By Grace Thornton
Correspondent, The Alabama Baptist
It was the talk heard round the world, the day that Gilbert Guffin had a conversation with an auto mechanic in Walker County.
The mechanic — Edmond Eddy — also was a preacher. Not a pastor, he said — just a preacher.
“I feel I have been called to be a pastor, but all I am is a preacher, and I am a poor one at that,” Eddy said. “I can’t be a pastor because I don’t know how.”
That conversation stuck in Guffin’s brain, and it wasn’t long before he was teaching the first Baptist Seminar class with the sole purpose of training preachers like Eddy.
As the story goes, 19 students gathered for that first class in September 1942. Some of them had never been inside a college before, and one of them had been taught to read by his wife, according to Samford University’s Ministry Training Institute (MTI), which grew out of that class.
‘Cool story’
Kevin Blackwell, MTI executive director, said, “It’s a pretty cool story — a really rich history.”
What was happening in Walker County caught the attention of Harwell Davis, then president of Howard College (now Samford), and it wasn’t long before he asked Guffin to move the class to Howard instead and expand it to reach the entire state.
“He (Guffin) moved from his pastorate at First Baptist Jasper to start the Howard Extension, which became the Samford Extension, which became MTI,” Blackwell said.
And it became the model that the Southern Baptist Convention encouraged colleges and seminaries to spread to offer training to as many as possible.
And spread it they did.
By September 1947, 21 extension centers were in operation across the state.
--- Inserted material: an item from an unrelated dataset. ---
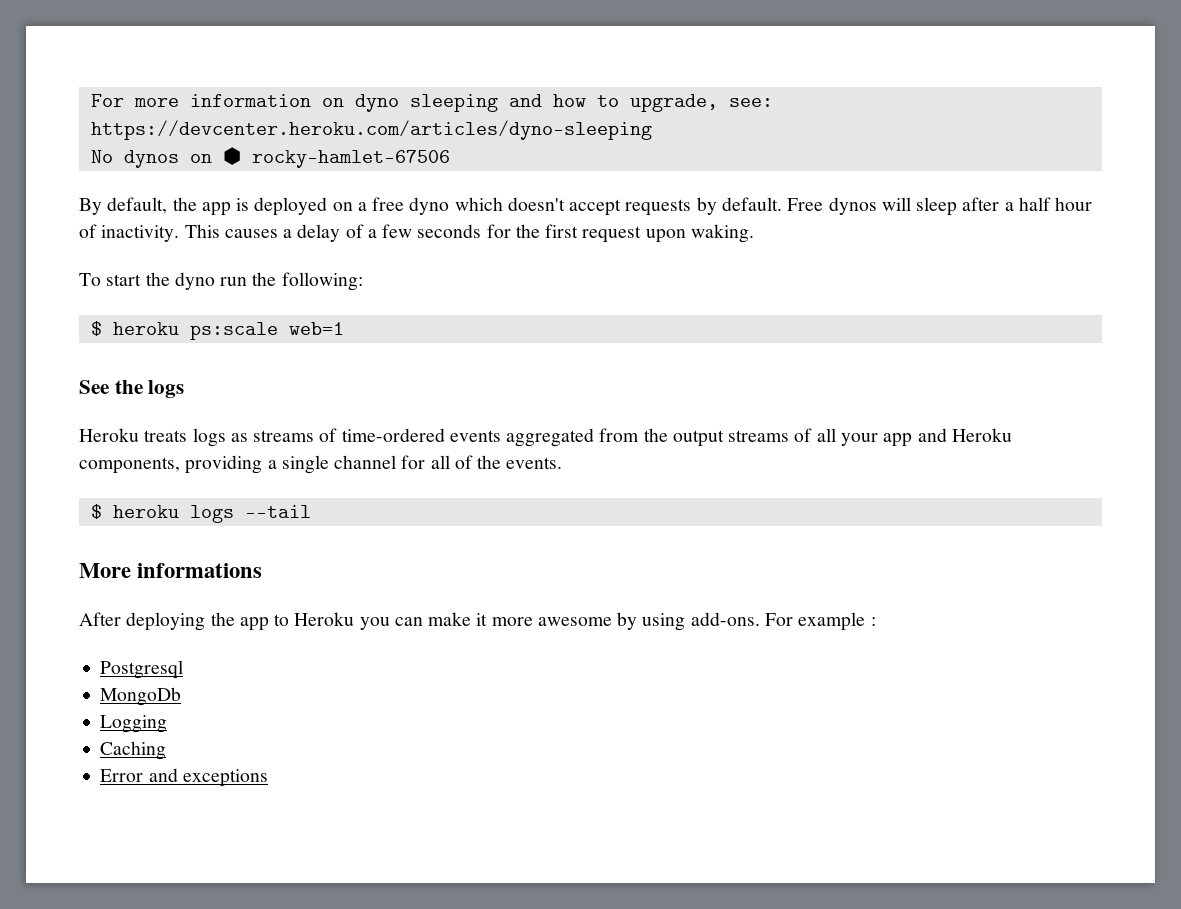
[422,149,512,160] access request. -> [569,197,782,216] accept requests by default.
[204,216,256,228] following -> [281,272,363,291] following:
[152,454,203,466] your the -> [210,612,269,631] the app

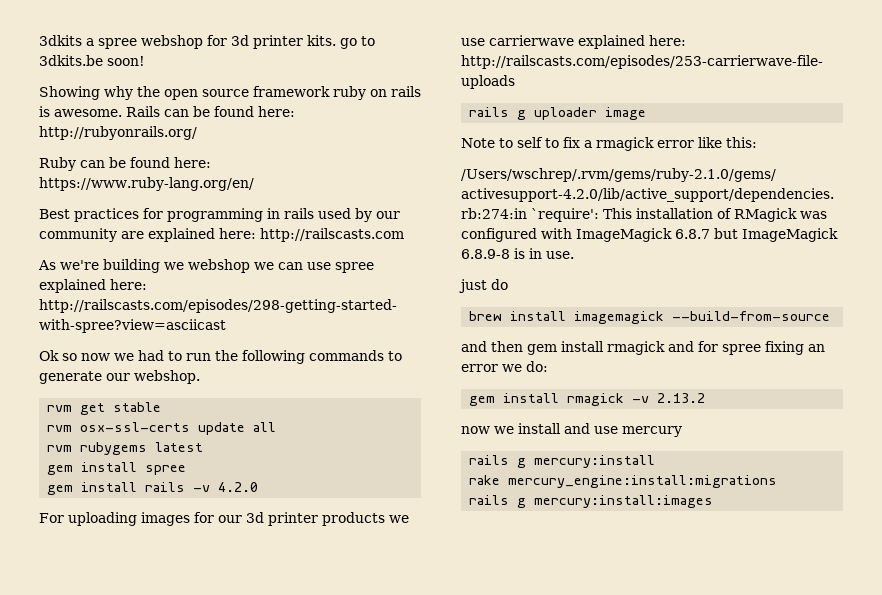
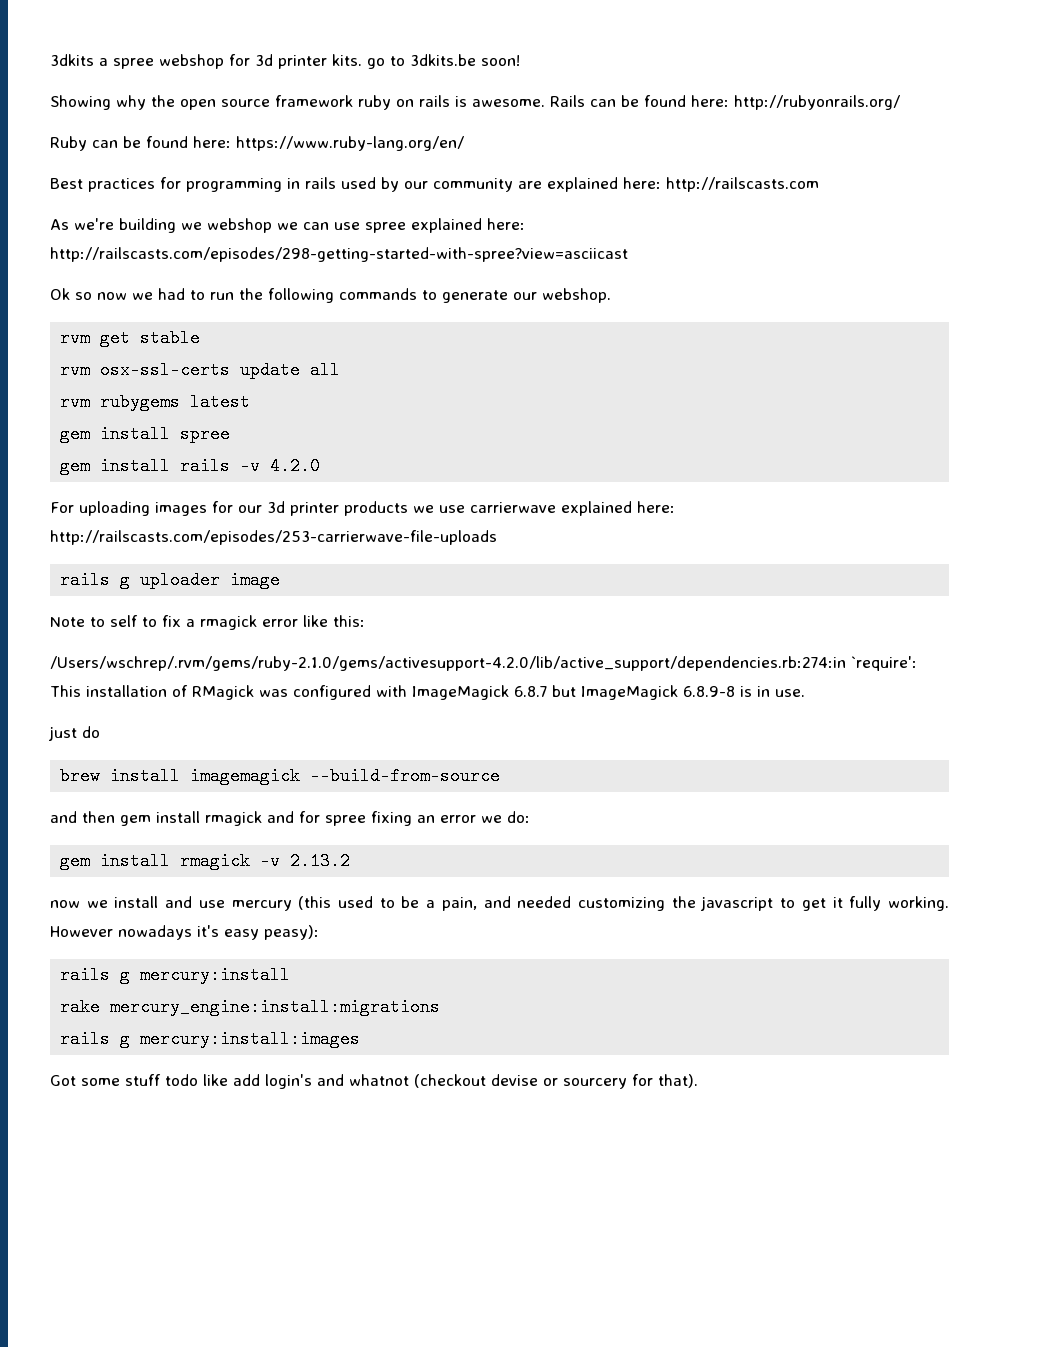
(682, 431) none -> [298,896,949,911] [50,925,319,940] (this used to be a pain, and needed customizing the javascript to get it fully working. However nowadays it's easy peasy):
(714, 501) none -> [50,1074,698,1089] // Got some stuff todo like add login's and whatnot (checkout devise or sourcery for that).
By 1952 there were 44.
“As far as we know, what Gilbert Guffin started was the oldest extension work in any higher education in the U.S. — not just Baptist, that’s generally speaking. No one else was doing it, secular or spiritual,” Blackwell said. “It was kind of a watershed moment for academics in general. The program grew to national prominence.”
That’s why when Scott Guffin, pastor of Liberty Park Baptist Church, Vestavia Hills, recently found a brown notebook in the bottom of his dad’s office closet, he knew pretty quickly that it was significant.
“My dad passed away back in February, my brothers and I got together with my mom to go through his office,” Scott Guffin said. “It was filled to the brim with decades’ worth of stuff.”
His dad’s first BB gun was there. So were elementary school textbooks from the 1920s.
And so was a little brown notebook with “Roll Book” written on the front.
“It didn’t look old to me, but when I opened it up, it said it was from the Baptist Seminar and it was dated 1946,” Scott Guffin said.
He realized it was actually his grandfather’s.
“I remembered that what he started with the Baptist Seminar became the Howard Extension,” he said.
So he called Blackwell and said, “I’ve got something I know you’re going to want to see.”
It was a historic find, Blackwell said.
“The book … actually precluded the actual Howard Extension courses,” he said. “It’s from the year that the Howard College board of trustees voted on the extension program and announced it to the convention.”
So, naturally, he called it a privilege to share the book with messengers at the Alabama Baptist State Convention annual meeting Nov. 15 during Samford’s report at Eastmont Baptist Church, Montgomery.
‘Newsworthy’
“It’s extremely newsworthy,” he said, because of what it started.
But, he added, the extension program hasn’t forgotten where it came from.
As Scott Guffin was reading through the names written in his grandfather’s roll book, he saw one that looked a little familiar.
“There’s a guy in my church whose last name is Banks, and I knew he had family at First Baptist Jasper,” Scott Guffin said. “Greg Banks — he’s a doctor here, we’ve been friends over the years, he’s operated on my wife and he was part of the pastor search committee that brought me to Liberty Park.”
So the name M.D. Banks caught his eye.
“I sent Greg a text and said, ‘Are you related to anybody named M.D. Banks?’ And he said, ‘That’s my grandfather — why?’”
Turns out M.D. Banks was an itinerant preacher in Walker County, kind of like Edmond Eddy. Banks planted churches. And he took classes from Gilbert Guffin.
“It’s just so amazing,” Scott Guffin said, “all the crazy connections that you have in life, and how crazy is it that the guy who was responsible for bringing me to this church, our grandfathers knew each other.”
Not only that, he said — they were part of making history.